Start of PROVIDED TEXT
Claiming that the grand mastership of the order was tied to the duchies of Parma and Piacenza and descent from the Farnese family, Marie Louise proclaimed herself grand master of the Constantinian Order on 26 February 1816. She was descended from the Farnese family through her grandfather, Ferdinand I of the Two Sicilies, who was still alive and still legitimately claimed the position of grand master himself. Although her claim to the position was immediately met with protest from Ferdinand, Maria Louise had the powerful support of her father, Emperor Francis I of Austria. Though Ferdinand protested to Pope Pius VII, there was little Pius could do other than refusing to recognize Maria Louise, especially in the face of Francis' support of her. Trying to reach a position of agreement, the official position of the court of the Two Sicilies was that Ferdinand's right to the order could not be diminished as it was based on primogeniture, but that Maria Louise was also in her right to found an order in imitation of the Constantinian Order given that she governed Parma; however due to the changes introduced by her, such as introductions of new classes, the order could not be considered a continuation of the ancient order. There was never any formal accord between Parma and Naples, but the two orders continued to maintain a status quo by refusing requests for awards by the other's subjects, and by the Parma order adding the adjectives "Imperial" and "Angelic" to the order's full name.
End of PROVIDED TEXT
◆ TASKS
1. Please copy the records word for word, from the first line of the records up to and including the line with "sentido da existência.". Leave out the pictures.
2. Continue the passage about the dispute over the Constantinian Order's grand mastership from where it ends.
The passage on the Constantinian Order and the records have no connection to each other.
Start of SOURCE MATERIAL
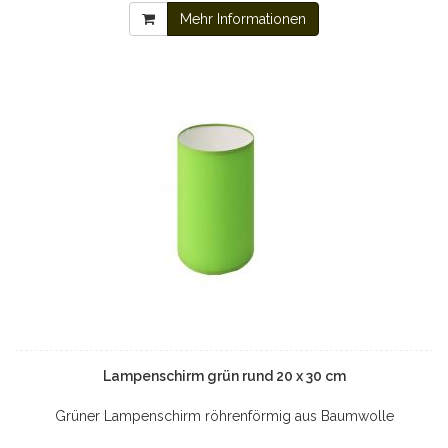
Mehr Informationen
Lampenschirm grün rund 20 x 30 cm
Grüner Lampenschirm röhrenförmig aus Baumwolle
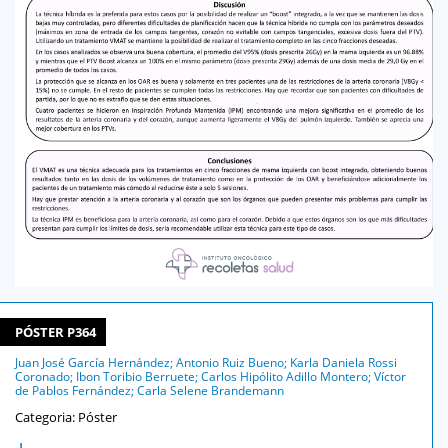
PÓSTER P364
Juan José García Hernández; Antonio Ruiz Bueno; Karla Daniela Rossi
Coronado; Ibon Toribio Berruete; Carlos Hipólito Adillo Montero; Víctor
de Pablos Fernández; Carla Selene Brandemann
Categoria: Póster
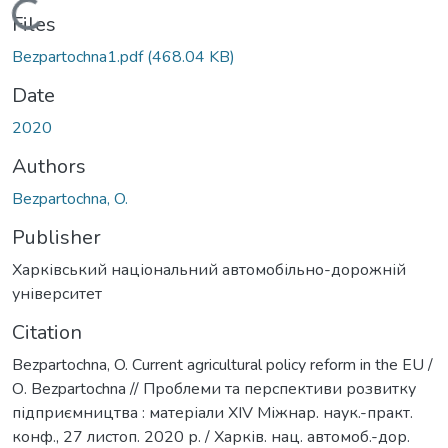
Loading...
Files
Bezpartochna1.pdf
(468.04 KB)
Date
2020
Authors
Bezpartochna, O.
Publisher
Харківський національний автомобільно-дорожній
університет
Citation
Bezpartochna, O. Current agricultural policy reform in the EU /
О. Bezpartochna // Проблеми та перспективи розвитку
підприємництва : матеріали XIV Міжнар. наук.-практ.
конф., 27 листоп. 2020 р. / Харків. нац. автомоб.-дор.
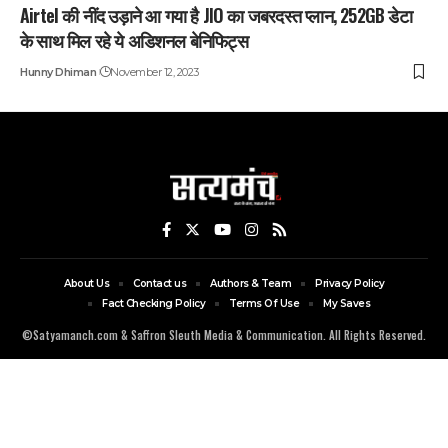
Airtel की नींद उड़ाने आ गया है JIO का जबरदस्त प्लान, 252GB डेटा
के साथ मिल रहे ये अडिशनल बेनिफिट्स
Hunny Dhiman
November 12, 2023
About Us
Contact us
Authors & Team
Privacy Policy
Fact Checking Policy
Terms Of Use
My Saves
©Satyamanch.com & Saffron Sleuth Media & Communication. All Rights Reserved.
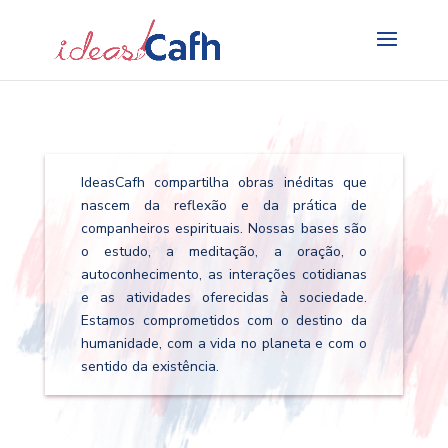
Search
for:
IdeasCafh compartilha obras inéditas que
nascem da reflexão e da prática de
companheiros espirituais. Nossas bases são
o estudo, a meditação, a oração, o
autoconhecimento, as interações cotidianas
e as atividades oferecidas à sociedade.
Estamos comprometidos com o destino da
humanidade, com a vida no planeta e com o
sentido da existência.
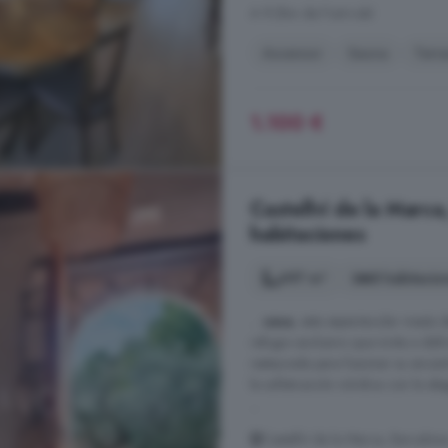
A 9.2km de Font-rubí
Ascensor
Sauna
Terr
1.100 €
Castellví de la Marca
habitaciones
697 m²
8 habitacio
...
casa
, esta espectacular masía d
refugio exclusivo que invita a dis
restaurada para fusionar su encan
la sofisticación nórdica con la ele
...
Castellví de la Marca, Barcelon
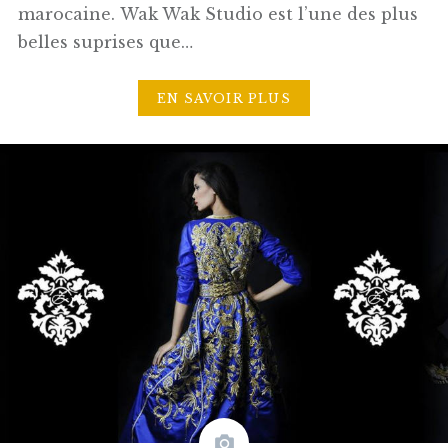
marocaine. Wak Wak Studio est l’une des plus
belles suprises que…
EN SAVOIR PLUS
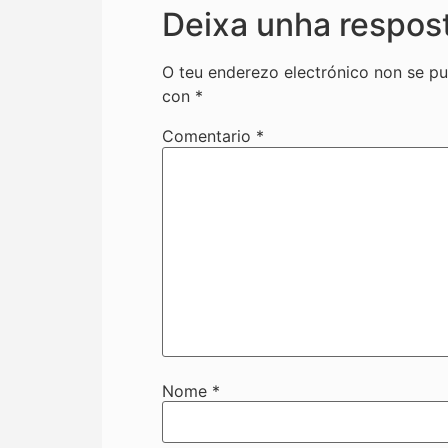
Deixa unha respos
O teu enderezo electrónico non se pu
con
*
Comentario
*
Nome
*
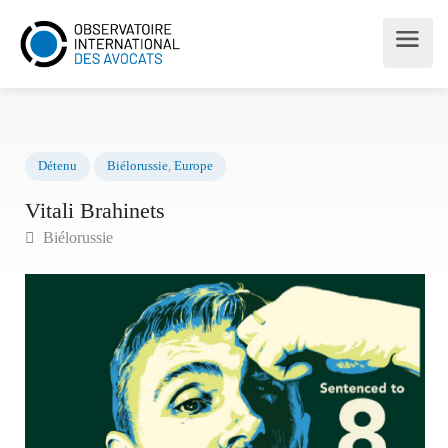
Détenu
Biélorussie
,
Europe
Vitali Brahinets
Biélorussie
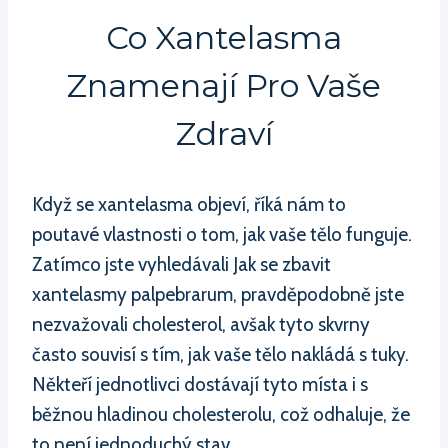
Co Xantelasma
Znamenají Pro Vaše
Zdraví
Když se xantelasma objeví, říká nám to
poutavé vlastnosti o tom, jak vaše tělo funguje.
Zatímco jste vyhledávali Jak se zbavit
xantelasmy palpebrarum, pravděpodobně jste
nezvažovali cholesterol, avšak tyto skvrny
často souvisí s tím, jak vaše tělo nakládá s tuky.
Někteří jednotlivci dostávají tyto místa i s
běžnou hladinou cholesterolu, což odhaluje, že
to není jednoduchý stav.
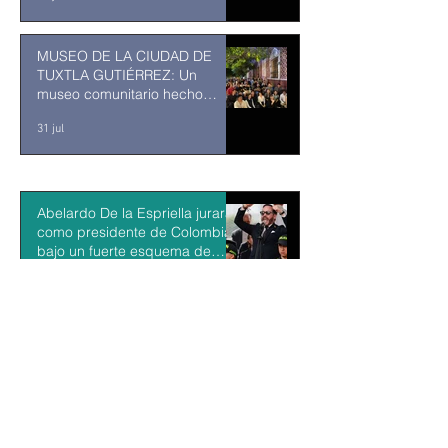
MUSEO DE LA CIUDAD DE
TUXTLA GUTIÉRREZ: Un
museo comunitario hecho
desde y para la comunidad
31 jul
Abelardo De la Espriella jurará
como presidente de Colombia
bajo un fuerte esquema de
seguridad en Cali
hace 8 horas
La Fiscalía da un giro político
en el ‘caso Ayotzinapa’ con la
detención del exgobernador de
Guerrero Ángel Aguirre
hace 9 horas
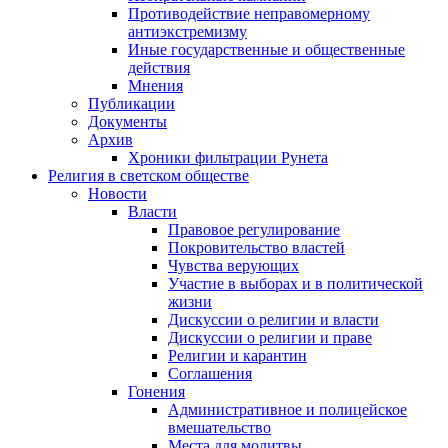
Противодействие неправомерному
антиэкстремизму
Иные государственные и общественные
действия
Мнения
Публикации
Документы
Архив
Хроники фильтрации Рунета
Религия в светском обществе
Новости
Власти
Правовое регулирование
Покровительство властей
Чувства верующих
Участие в выборах и в политической
жизни
Дискуссии о религии и власти
Дискуссии о религии и праве
Религии и карантин
Соглашения
Гонения
Административное и полицейское
вмешательство
Места для молитвы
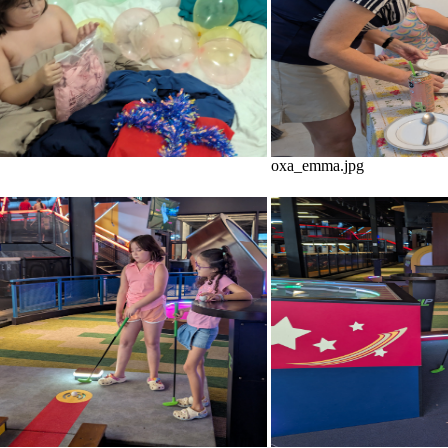
oxa_emma.jpg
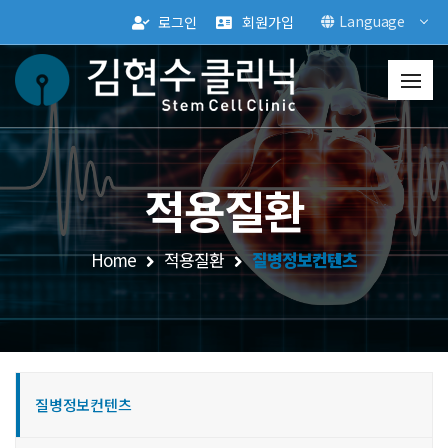
Language
로그인
회원가입
적용질환
Home
적용질환
질병정보컨텐츠
질병정보컨텐츠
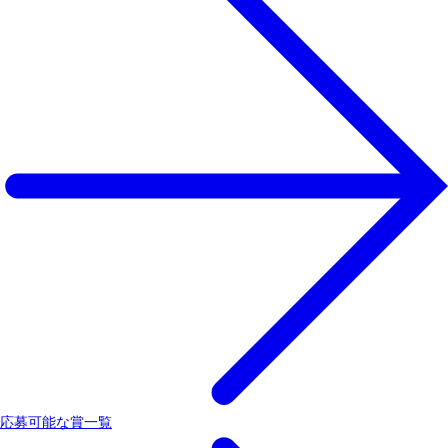
応募可能な賞一覧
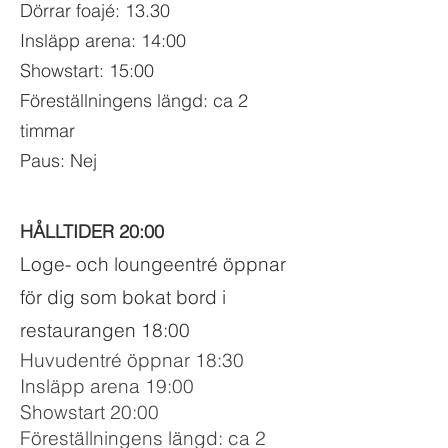
Dörrar foajé: 13.30
Insläpp arena: 14:00
Showstart: 15:00
Föreställningens längd: ca 2
timmar
Paus: Nej
HÅLLTIDER 20:00
Loge- och loungeentré öppnar
för dig som bokat bord i
restaurangen 18:00
Huvudentré öppnar 18:30
Insläpp arena 19:00
Showstart 20:00
Föreställningens längd: ca 2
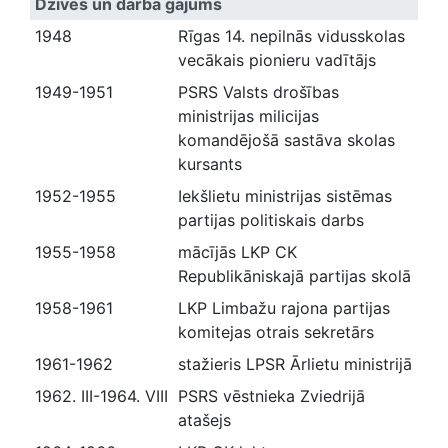
Dzīves un darba gājums
1948
Rīgas 14. nepilnās vidusskolas
vecākais pionieru vadītājs
1949-1951
PSRS Valsts drošības
ministrijas milicijas
komandējošā sastāva skolas
kursants
1952-1955
Iekšlietu ministrijas sistēmas
partijas politiskais darbs
1955-1958
mācījās LKP CK
Republikāniskajā partijas skolā
1958-1961
LKP Limbažu rajona partijas
komitejas otrais sekretārs
1961-1962
stažieris LPSR Ārlietu ministrijā
1962. III-1964. VIII
PSRS vēstnieka Zviedrijā
atašejs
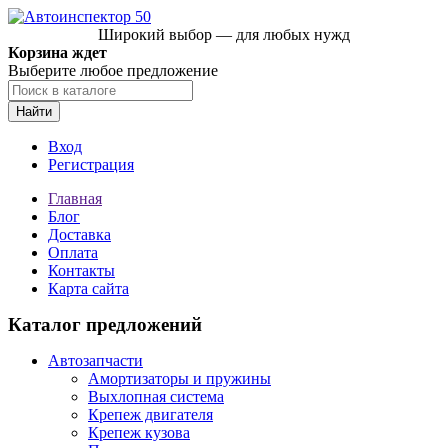
Широкий выбор — для любых нужд
Корзина ждет
Выберите любое предложение
Найти
Вход
Регистрация
Главная
Блог
Доставка
Оплата
Контакты
Карта сайта
Каталог предложений
Автозапчасти
Амортизаторы и пружины
Выхлопная система
Крепеж двигателя
Крепеж кузова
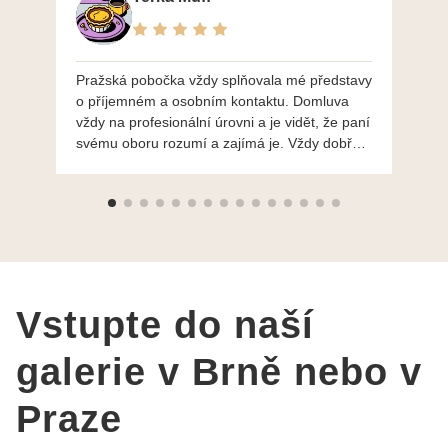
Pražská pobočka vždy splňovala mé představy
Po
o příjemném a osobním kontaktu. Domluva
mo
vždy na profesionální úrovni a je vidět, že paní
ná
svému oboru rozumí a zajímá je. Vždy dobře a
do
ochotně poradily a šperky mi dělají jen radost.
Moc děkuji a doporučuji se obrátit s radou i při
výběru, jak už bylo napsáno - na požádání
Vám šperky z Brna dorazí i do Prahy. Super !!!
pí Papoušková
Vstupte do naší
galerie v Brně nebo v
Praze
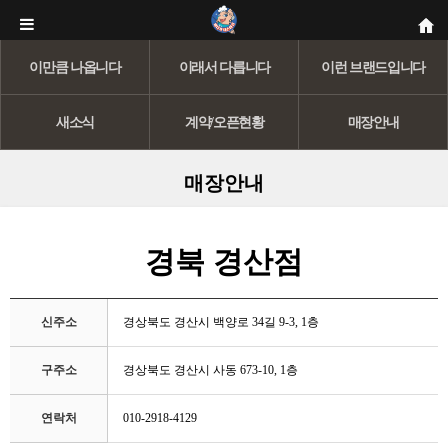
이만큼 나옵니다
이래서 다릅니다
이런 브랜드입니다
새소식
계약/오픈현황
매장안내
매장안내
경북 경산점
신주소
경상북도 경산시 백양로 34길 9-3, 1층
구주소
경상북도 경산시 사동 673-10, 1층
연락처
010-2918-4129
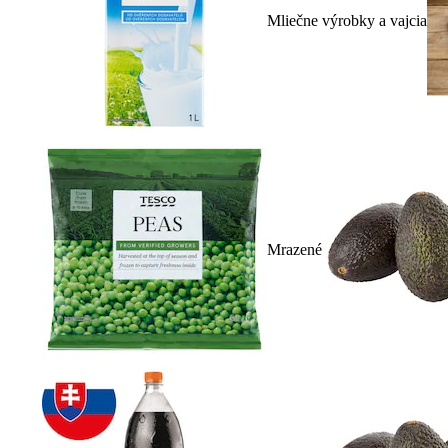
Mliečne výrobky a vajcia
Mrazené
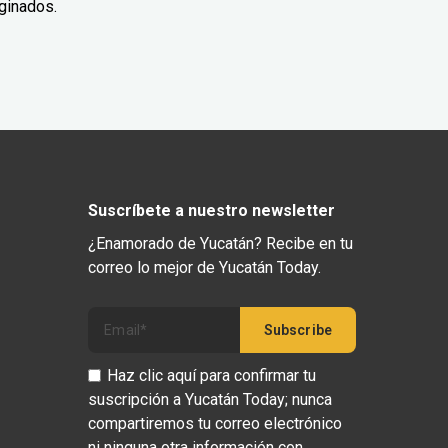
ginados.
Suscríbete a nuestro newsletter
¿Enamorado de Yucatán? Recibe en tu
correo lo mejor de Yucatán Today.
Haz clic aquí para confirmar tu
suscripción a Yucatán Today; nunca
compartiremos tu correo electrónico
ni ninguna otra información con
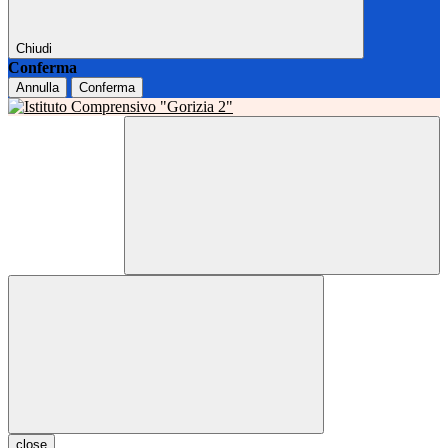
Chiudi
Conferma
Annulla
Conferma
close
End of SOURCE MATERIAL
◆ ANSWERS BY ITEM NUMBER
1.
Mehr Informationen
Lampenschirm grün rund 20 x 30 cm
Grüner Lampenschirm röhrenförmig aus Baumwolle
PÓSTER P364
Juan José García Hernández; Antonio Ruiz Bueno; Karla Daniela Rossi
Coronado; Ibon Toribio Berruete; Carlos Hipólito Adillo Montero; Víctor
de Pablos Fernández; Carla Selene Brandemann
Categoria: Póster
Loading...
Files
Bezpartochna1.pdf
(468.04 KB)
Date
2020
Authors
Bezpartochna, O.
Publisher
Харківський національний автомобільно-дорожній
університет
Citation
Bezpartochna, O. Current agricultural policy reform in the EU /
О. Bezpartochna // Проблеми та перспективи розвитку
підприємництва : матеріали XIV Міжнар. наук.-практ.
конф., 27 листоп. 2020 р. / Харків. нац. автомоб.-дор.
Airtel की नींद उड़ाने आ गया है JIO का जबरदस्त प्लान, 252GB डेटा
के साथ मिल रहे ये अडिशनल बेनिफिट्स
Hunny Dhiman
November 12, 2023
About Us
Contact us
Authors & Team
Privacy Policy
Fact Checking Policy
Terms Of Use
My Saves
©Satyamanch.com & Saffron Sleuth Media & Communication. All Rights Reserved.
Search
for:
IdeasCafh compartilha obras inéditas que
nascem da reflexão e da prática de
companheiros espirituais. Nossas bases são
o estudo, a meditação, a oração, o
autoconhecimento, as interações cotidianas
e as atividades oferecidas à sociedade.
Estamos comprometidos com o destino da
humanidade, com a vida no planeta e com o
sentido da existência.

2.
House of Habsburg-Lorraine (1816–1847)

House of Bourbon-Parma (1848–present)

Other claimants 
 Andrea Angeli (claimant 1634–1644), the youngest son of grand master Girolamo I Angeli. Disputed the succession of Angelo Maria Angeli in 1634 on account of Angelo Maria's father Michele Angeli having been born illegitimate. 
Girolamo II Angeli (claimant 1644–1678/1679), the eldest son of Andrea. Girolamo II continued his father's lack of recognition of Angelo Maria as grand master. Upon the death of Angelo Maria in 1678 (or Marco in 1679), Girolamo II succeeded as the legitimate grand master of the order. 
Ferdinand, Duke of Parma (claimant 1778–1802), a member of the House of Bourbon, Ferdinand claimed the position of grand master in opposition to Ferdinand I of the Two Sicilies on the erroneous argument that the office was tied to the Duchy of Parma (which Ferdinand held), rather than hereditary succession, similar to Marie Louis's later claim.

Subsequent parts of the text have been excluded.